ЗАДАНИЕ: Пожалуйста, оформите в виде нумерованного списка строки, начиная со строки с «Which series has» и заканчивая строкой с «What is the difference» включительно. Пустые строки и изображения в ответ не включайте.

ИСХОДНЫЕ ДАННЫЕ:
........

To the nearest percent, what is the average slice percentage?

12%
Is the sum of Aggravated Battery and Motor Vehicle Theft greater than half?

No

........

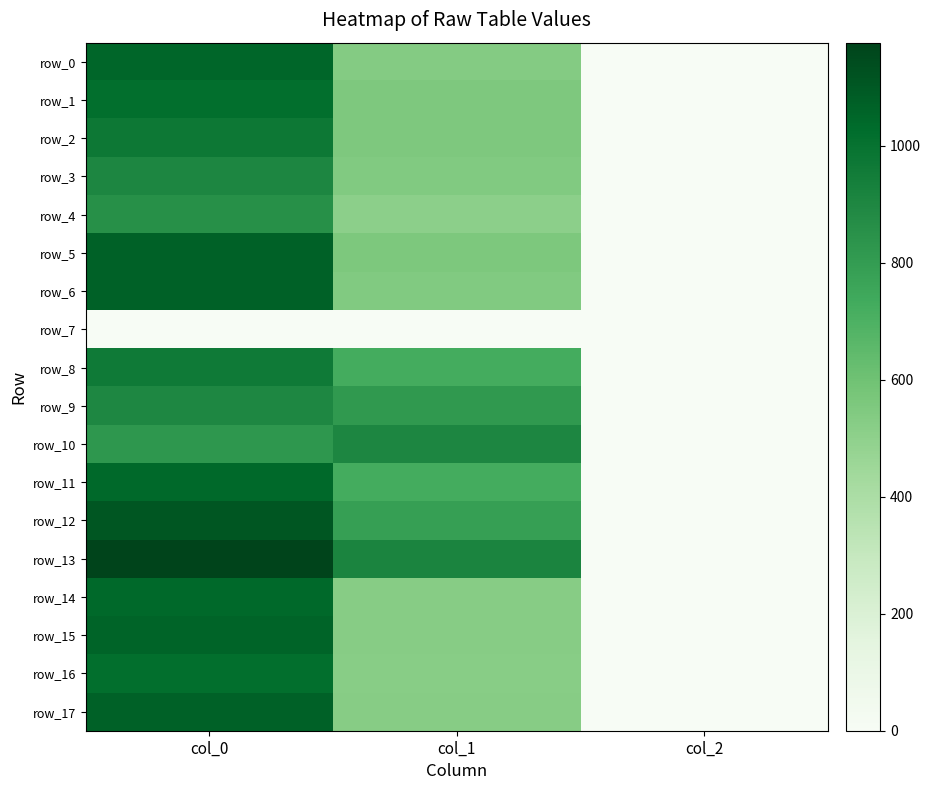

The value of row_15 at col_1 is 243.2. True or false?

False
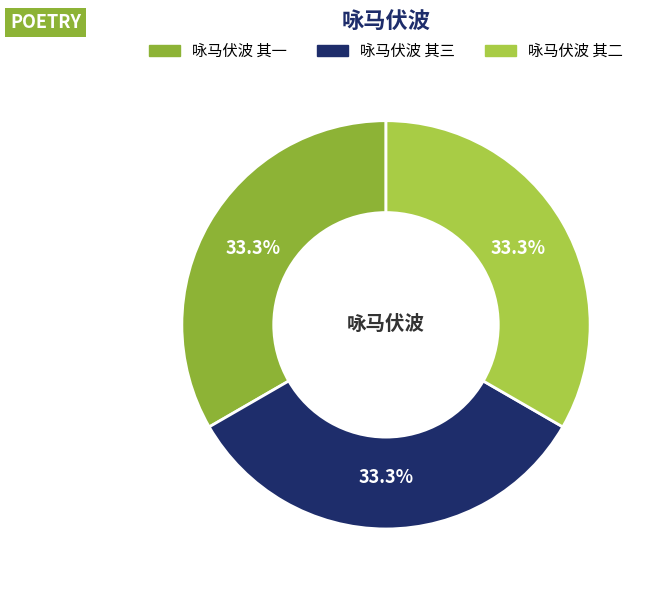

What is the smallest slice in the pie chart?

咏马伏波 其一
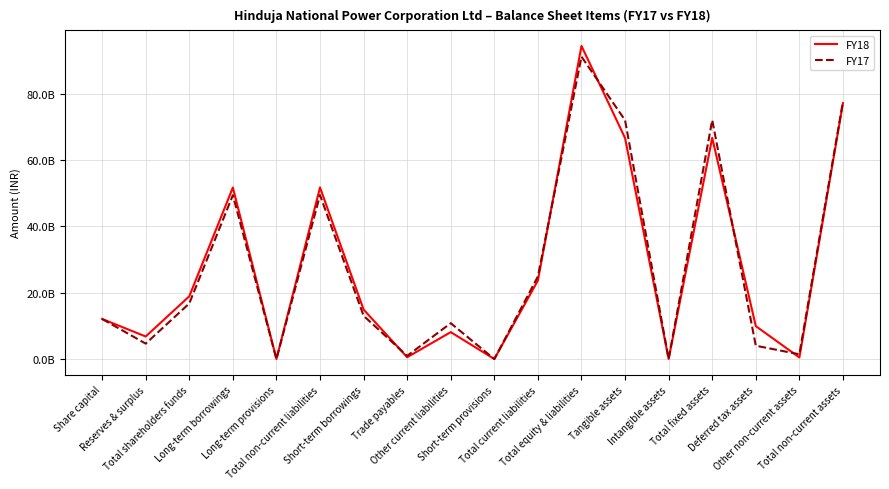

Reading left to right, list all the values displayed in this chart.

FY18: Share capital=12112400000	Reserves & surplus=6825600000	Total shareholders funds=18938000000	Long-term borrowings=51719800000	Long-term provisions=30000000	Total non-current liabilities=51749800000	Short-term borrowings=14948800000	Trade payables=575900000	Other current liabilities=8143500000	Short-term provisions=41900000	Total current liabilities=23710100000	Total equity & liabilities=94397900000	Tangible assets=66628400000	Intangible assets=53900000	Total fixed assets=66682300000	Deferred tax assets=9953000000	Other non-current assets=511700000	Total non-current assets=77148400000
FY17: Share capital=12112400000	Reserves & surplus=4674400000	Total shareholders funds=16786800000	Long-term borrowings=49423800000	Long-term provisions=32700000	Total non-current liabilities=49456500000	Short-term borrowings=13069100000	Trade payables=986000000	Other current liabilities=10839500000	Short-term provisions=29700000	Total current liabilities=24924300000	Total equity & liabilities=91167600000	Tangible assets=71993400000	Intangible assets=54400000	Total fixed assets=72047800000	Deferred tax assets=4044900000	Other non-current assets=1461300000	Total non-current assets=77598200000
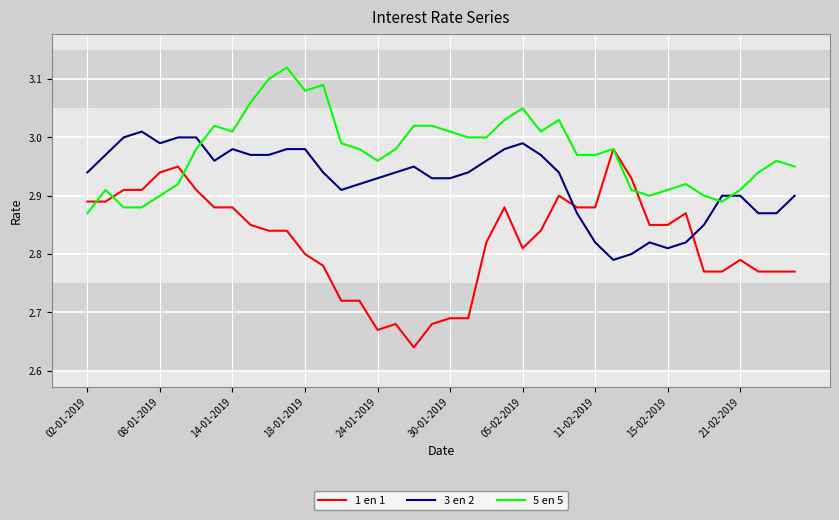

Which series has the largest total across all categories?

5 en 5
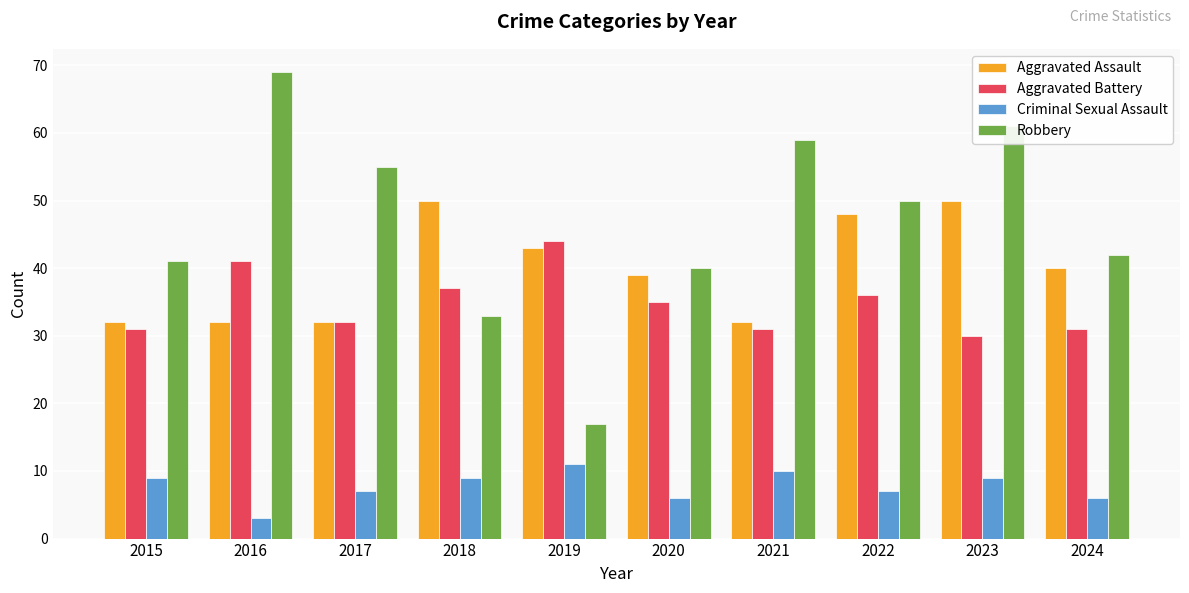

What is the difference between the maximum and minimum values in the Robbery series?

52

........

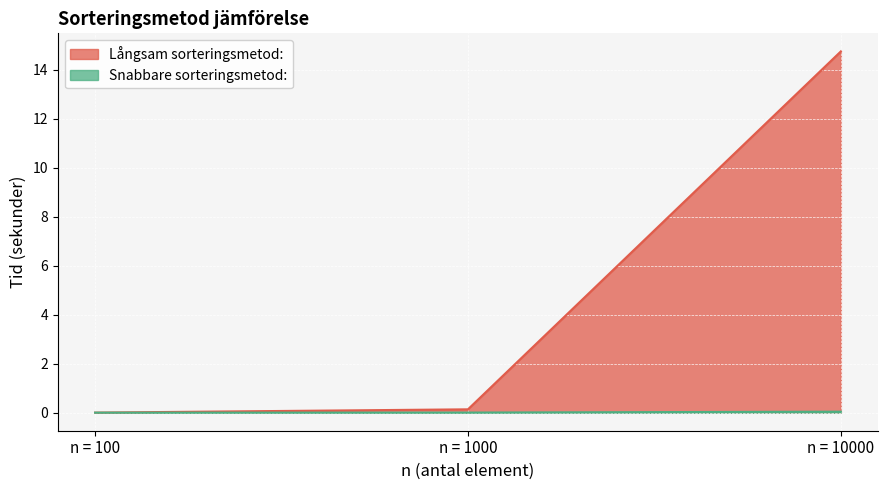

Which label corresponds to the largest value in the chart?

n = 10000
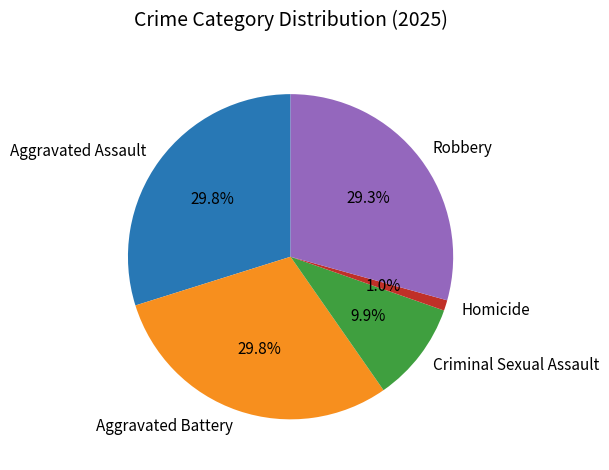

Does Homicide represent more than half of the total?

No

........

РЕЗУЛЬТАТ ВЫПОЛНЕНИЯ:
1. Which series has the largest total across all categories?
2. 5 en 5
3. What is the difference between the maximum and minimum values in the Robbery series?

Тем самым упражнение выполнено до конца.